Bilan des langues officielles: Des progrès mais pas toujours évidents
Le commissaire aux langues officielles, Graham Fraser.
Photo: CLO (2014)
La Loi sur les Langues officielles est beaucoup moins sur le radar qu’il y a 10 ou 15 ans. Mais le portrait n’est pas noir pour autant car « les succès sont invisibles et les échecs, évidents. » C’est le constat que dresse le Commissaire aux Langues officielles, Graham Fraser, lorsqu’on lui demande de dresser le bilan des dernières années au niveau de l’offre de services bilingues à la population.
« On n’y pense plus lorsque ça fonctionne », dit-il, lors d’une longue entrevue accordée à Francopresse. Il donne l’exemple du Centre national des Arts où le spectateur se fait accueillir dans les deux langues et diriger à son siège en français et en anglais.
Selon lui, il y a des institutions qui ont vraiment donné un coup de barre pour offrir des services dans les deux langues : Patrimoine canadien, Via Rail, Statistiques Canada, le CNA et les Jeux olympiques de Vancouver, sauf pour la cérémonie d’ouverture qui était « lamentable ». Une entente a été signée avec les organisateurs des Jeux panaméricains pour assurer des services bilingues. De son côté, l’Agence du revenu du Canada a instauré des mesures pour accélérer le traitement de plaintes. Un pas dans la bonne direction, affirme M. Fraser, qui note au passage qu’on a cependant fermé des comptoirs d’accueil au public.
« Il y a un échec lorsqu’il y a un niveau de frustration », reprend le commissaire. Par exemple, la nomination de juges unilingues anglophones à la Cour suprême du Canada a fait couler beaucoup d’encre, une décision regrettable qu’il a dénoncée. Il appuie le projet de loi du député néo-démocrate Yvan Godin en ce sens.
Harper « rigoureux »
Au fil des ans, note le commissaire, les attitudes des Canadiens ont changé vis-à-vis le bilinguisme institutionnel. Le visage public du gouvernement Harper est à ses yeux un exemple du succès invisible de la dualité linguistique. C’est la première fois au Parlement qu’il y a autant de ministres de l’Ouest bilingues, ajoute-t-il. Ce sont des produits des programmes d’immersion en français au Canada et non, comme c’était le cas auparavant, des écoles privées en Suisse ou ailleurs. Il faudrait que le bilinguisme devienne la langue d’ambition personnelle pour les avocats et les juges tout comme cela se fait dans d’autres secteurs.

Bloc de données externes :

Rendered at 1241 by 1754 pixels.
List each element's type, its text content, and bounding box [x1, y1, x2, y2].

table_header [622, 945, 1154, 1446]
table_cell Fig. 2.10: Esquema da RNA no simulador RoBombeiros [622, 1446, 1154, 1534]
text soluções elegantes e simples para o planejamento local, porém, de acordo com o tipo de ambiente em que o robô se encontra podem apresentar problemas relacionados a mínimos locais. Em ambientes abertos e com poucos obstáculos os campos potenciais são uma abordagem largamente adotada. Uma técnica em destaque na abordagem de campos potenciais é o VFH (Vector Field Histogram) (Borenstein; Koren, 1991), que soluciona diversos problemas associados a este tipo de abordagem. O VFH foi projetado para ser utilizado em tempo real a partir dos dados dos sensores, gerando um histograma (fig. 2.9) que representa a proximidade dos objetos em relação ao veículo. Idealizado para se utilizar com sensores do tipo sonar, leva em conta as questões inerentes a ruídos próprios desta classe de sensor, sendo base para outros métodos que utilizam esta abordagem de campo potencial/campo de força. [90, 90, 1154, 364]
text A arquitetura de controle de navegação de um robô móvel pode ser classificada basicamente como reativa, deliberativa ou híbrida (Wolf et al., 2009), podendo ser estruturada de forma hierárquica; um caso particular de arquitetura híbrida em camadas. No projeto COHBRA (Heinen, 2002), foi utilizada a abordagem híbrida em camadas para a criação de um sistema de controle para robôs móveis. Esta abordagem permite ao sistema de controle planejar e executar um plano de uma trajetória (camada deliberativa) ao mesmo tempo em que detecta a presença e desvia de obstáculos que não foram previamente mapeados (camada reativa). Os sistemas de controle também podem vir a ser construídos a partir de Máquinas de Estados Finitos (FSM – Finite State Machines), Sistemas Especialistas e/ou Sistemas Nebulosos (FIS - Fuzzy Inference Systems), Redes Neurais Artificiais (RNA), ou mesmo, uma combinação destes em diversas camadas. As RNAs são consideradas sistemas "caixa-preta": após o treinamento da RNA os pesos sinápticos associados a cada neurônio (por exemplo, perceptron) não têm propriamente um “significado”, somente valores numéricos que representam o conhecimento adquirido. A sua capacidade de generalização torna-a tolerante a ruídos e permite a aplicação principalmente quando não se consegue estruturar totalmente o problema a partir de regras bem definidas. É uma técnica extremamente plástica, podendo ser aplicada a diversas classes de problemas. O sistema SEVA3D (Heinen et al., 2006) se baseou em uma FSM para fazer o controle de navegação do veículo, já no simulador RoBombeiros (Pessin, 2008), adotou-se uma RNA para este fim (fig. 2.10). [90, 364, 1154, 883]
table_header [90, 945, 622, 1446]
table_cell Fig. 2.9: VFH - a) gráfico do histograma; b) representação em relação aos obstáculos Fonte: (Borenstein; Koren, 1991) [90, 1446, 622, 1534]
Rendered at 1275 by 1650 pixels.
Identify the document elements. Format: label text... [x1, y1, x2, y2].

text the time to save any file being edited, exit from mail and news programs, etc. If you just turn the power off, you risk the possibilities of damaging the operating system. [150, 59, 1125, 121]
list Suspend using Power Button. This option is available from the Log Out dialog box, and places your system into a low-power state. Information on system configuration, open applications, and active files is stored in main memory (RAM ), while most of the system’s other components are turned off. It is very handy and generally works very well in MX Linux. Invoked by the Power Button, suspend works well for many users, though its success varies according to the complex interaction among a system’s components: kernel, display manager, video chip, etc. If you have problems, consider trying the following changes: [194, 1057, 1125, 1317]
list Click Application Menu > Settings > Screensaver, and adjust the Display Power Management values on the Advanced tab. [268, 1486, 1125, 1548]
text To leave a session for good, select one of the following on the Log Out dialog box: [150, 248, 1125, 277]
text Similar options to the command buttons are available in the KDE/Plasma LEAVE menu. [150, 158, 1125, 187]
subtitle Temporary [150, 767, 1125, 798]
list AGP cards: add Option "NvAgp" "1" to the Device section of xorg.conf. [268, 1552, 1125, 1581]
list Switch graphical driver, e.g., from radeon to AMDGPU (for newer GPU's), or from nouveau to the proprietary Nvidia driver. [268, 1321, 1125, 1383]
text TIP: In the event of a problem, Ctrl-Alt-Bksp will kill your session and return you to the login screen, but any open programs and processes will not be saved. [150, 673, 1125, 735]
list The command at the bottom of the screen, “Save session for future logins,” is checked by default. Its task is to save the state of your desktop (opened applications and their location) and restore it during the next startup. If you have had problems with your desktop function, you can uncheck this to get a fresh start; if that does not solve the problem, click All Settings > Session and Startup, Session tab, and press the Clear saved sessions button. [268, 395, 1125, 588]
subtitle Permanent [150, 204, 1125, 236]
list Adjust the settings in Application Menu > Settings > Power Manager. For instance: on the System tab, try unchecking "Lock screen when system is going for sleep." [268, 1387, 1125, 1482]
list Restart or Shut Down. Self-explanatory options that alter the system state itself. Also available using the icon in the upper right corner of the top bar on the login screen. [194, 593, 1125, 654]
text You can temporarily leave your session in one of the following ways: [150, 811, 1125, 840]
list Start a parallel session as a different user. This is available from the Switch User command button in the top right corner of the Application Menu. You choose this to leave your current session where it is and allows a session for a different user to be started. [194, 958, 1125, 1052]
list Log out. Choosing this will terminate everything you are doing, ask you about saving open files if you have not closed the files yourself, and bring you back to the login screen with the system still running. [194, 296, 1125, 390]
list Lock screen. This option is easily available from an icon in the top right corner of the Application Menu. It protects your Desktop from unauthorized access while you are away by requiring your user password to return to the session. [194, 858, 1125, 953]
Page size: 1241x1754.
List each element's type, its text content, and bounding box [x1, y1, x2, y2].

Autres signes encourageants : le premier ministre Stephen Harper est « très rigoureux » au niveau de l’utilisation des deux langues « en toutes circonstances » et, une première dans l’histoire canadienne, la majorité des premiers ministres provinciaux sont bilingues.
Mais ce qui est intriguant, c’est la tendance à la baisse du nombre de plaintes. Que faut-il en conclure? Est-ce généralisé? La jeune génération, friande de services de services sur le Web, est-elle désabusée? A-t-elle renoncé à déposer des plaintes? Ou encore, est-ce que les services se sont améliorés?
Le Bureau du commissaire a entrepris une étude en ce sens. Pour l’heure, M. Fraser y va de sa propre théorie. Puisqu’il y a de moins en moins de contacts en personne entre les fonctionnaires fédéraux et le public et de plus en plus de services bilingues offerts sur le site Web des institutions, il se peut que les citoyens y trouvent leur compte.
Que ce soit pour renouveler un passeport ou pour payer ses impôts, les formulaires sont disponibles en ligne dans les deux langues officielles, ce qui n’a rien de déshumanisant à ses yeux.
« C’est beaucoup plus facile de s’assurer que les services soient disponibles dans les deux langues officielles quand on passe par des formules disponibles sur Internet. Même chose pour les centres d’appel. »
Cela dit, il y aura toujours pour certaines institutions fédérales l’obligation d’avoir un contact face à face avec le public voyageur, par exemple, les services frontaliers, Air Canada, les autorités aéroportuaires, et l’Administration canadienne de la sûreté du transport aérien. Et là, le succès n’est pas toujours évident.